Lame and Injured Birds

Factory-farmed conditions cause many sick and lame birds to become ill and die as a result of starvation and various injuries. Factory-farmed turkeys will often experience physical injury such as bruising and scratching as a result of birds attempting to reach the feeders while other birds are seeking rest. Inspections by animal advocates have revealed birds with injuries and significant feather loss caused by trampling (by other birds) and by being confined in severely restricted spaces. These injuries have been recorded on camera (see Figures 10 and 11).

These lame or injured turkeys may starve or become dehydrated because they cannot access the automated feed and water systems in the sheds. These systems are programmed to automatically rise in accordance with the expected growth rate of the birds. For example, near the end of the growing period the feed and water system height averages out at about 76cm and healthy turkeys are generally able to reach this.(55)

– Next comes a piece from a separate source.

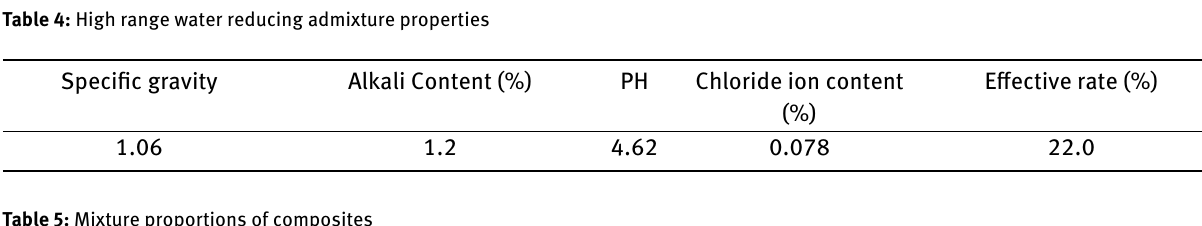
Table 5: Mixture proportions of composites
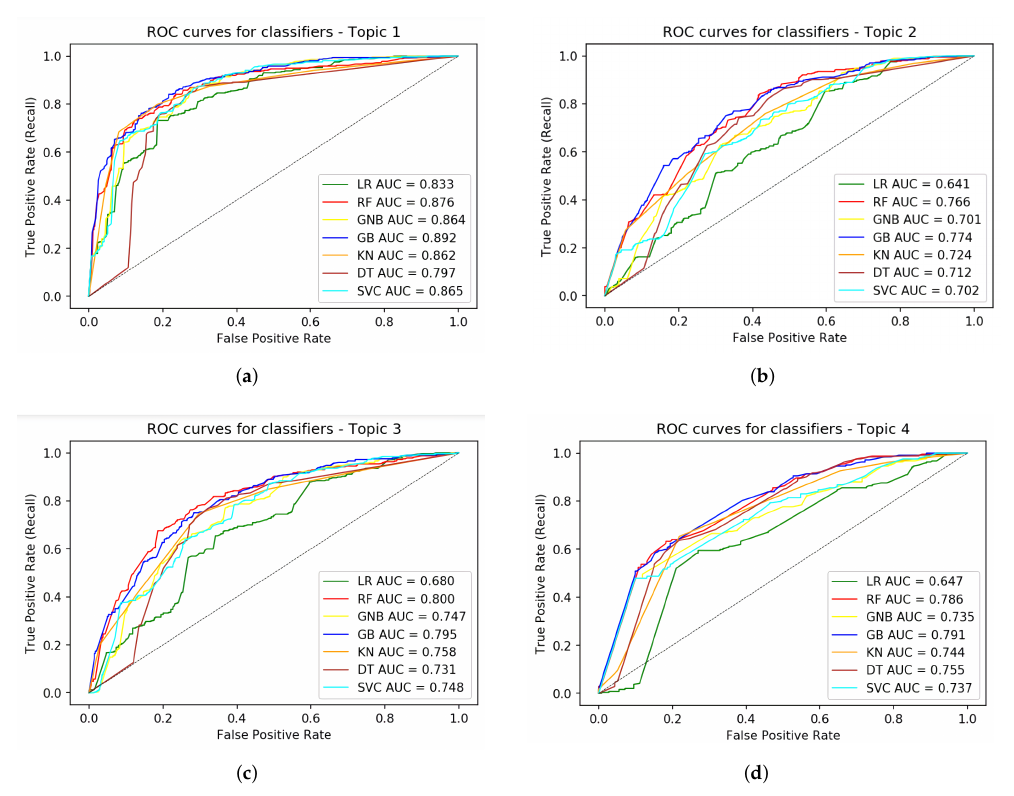
Figure 6. ROC curves of different classifiers for the data sets related to the dominant topics. SVC is the function in Scikit-learn, to implement SVM. ( a ) Topic 1. ( b ) Topic 2. ( c ) Topic 3. ( d ) Topic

However, sick or injured turkeys are unable to reach the automated feed and water systems. The feeders and drinkers are raised intentionally in order to be out of reach of weak or sick birds, who are unable to eat any more food. Unhealthy birds who are not fit for human consumption are not 'profitable' to keep alive.(56) There are reports that 'on farm culling' is conducted to dispose of any weak or sick animals so they do not consume any more food. Inspections by animal advocates across Australia have revealed many lame and injured birds, and such instances have been documented on camera. Symptoms of ill birds observed include:(57)

  • Diarrhoea or blood
  • Neurological problems or paralysis
  • Inactivity, head under wing, feathers ruffled
  • Bird isolated from group
  • A pale or purple comb
  • Frequent shutting of eyes
  • Little response when touched or pushed
  • Being pecked at by other birds
  • Lack of growth
  • Lack of mobility and unsteadiness on legs (See Figures 9 and 10).

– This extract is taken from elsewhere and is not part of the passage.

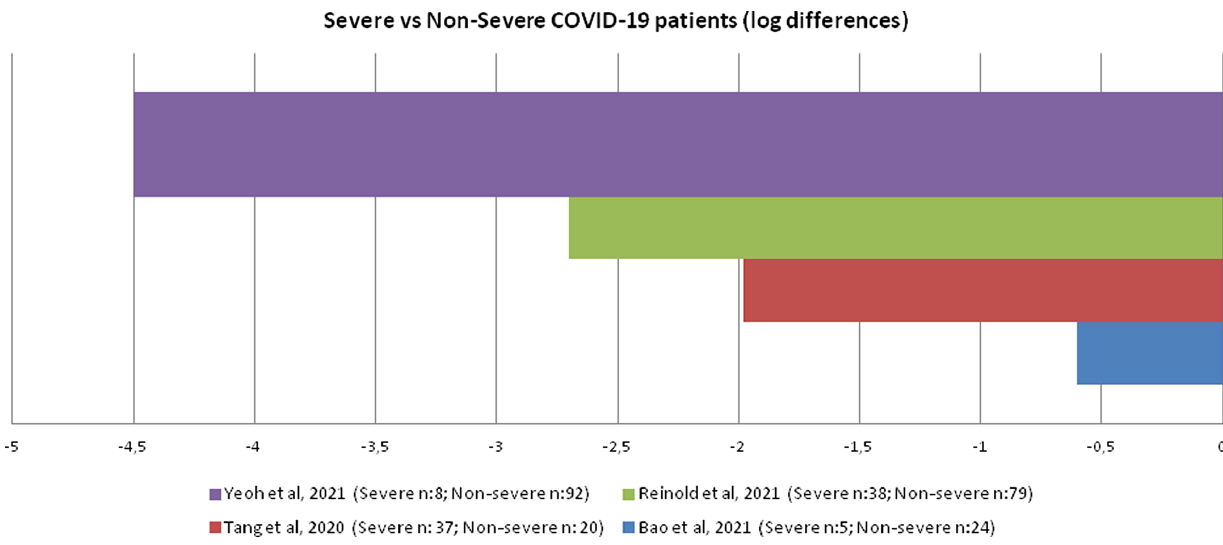
Figure 1. Comparison of Faecalibacterium prausnitzii in the gut microbiota reported in severe COVID-19 patients with those in non-severe COVID-19 patients. COVID-19, coronavirus disease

Evidence collected confirms a range of health and welfare problems, such as injuries and illness, among turkeys raised in this environment. Current factory farming methods and procedures magnify these problems and are unnecessary and cruel.

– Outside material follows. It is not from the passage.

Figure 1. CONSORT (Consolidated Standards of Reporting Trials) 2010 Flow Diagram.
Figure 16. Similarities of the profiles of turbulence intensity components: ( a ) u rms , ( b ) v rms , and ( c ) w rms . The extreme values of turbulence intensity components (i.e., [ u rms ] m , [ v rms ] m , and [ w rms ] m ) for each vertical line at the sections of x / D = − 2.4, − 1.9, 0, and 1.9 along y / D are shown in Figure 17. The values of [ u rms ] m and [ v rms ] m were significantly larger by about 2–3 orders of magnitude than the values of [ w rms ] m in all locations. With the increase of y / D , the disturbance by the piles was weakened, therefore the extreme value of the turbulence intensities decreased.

Figure 10Figure 10: Lame birds - factory-farmed turkeys in Australia, approximately eight to nine weeks old, unable to stand or reach food and water and therefore likely to die of starvation.
Figure 11Figure 11: A factory-farmed turkey in Australia with severe injuries with an open wound on the right shoulder. The legs of the bird are distorted and spread unusually wide to support the overweight body. From the state of the injuries it appears that they had been left untreated for some time.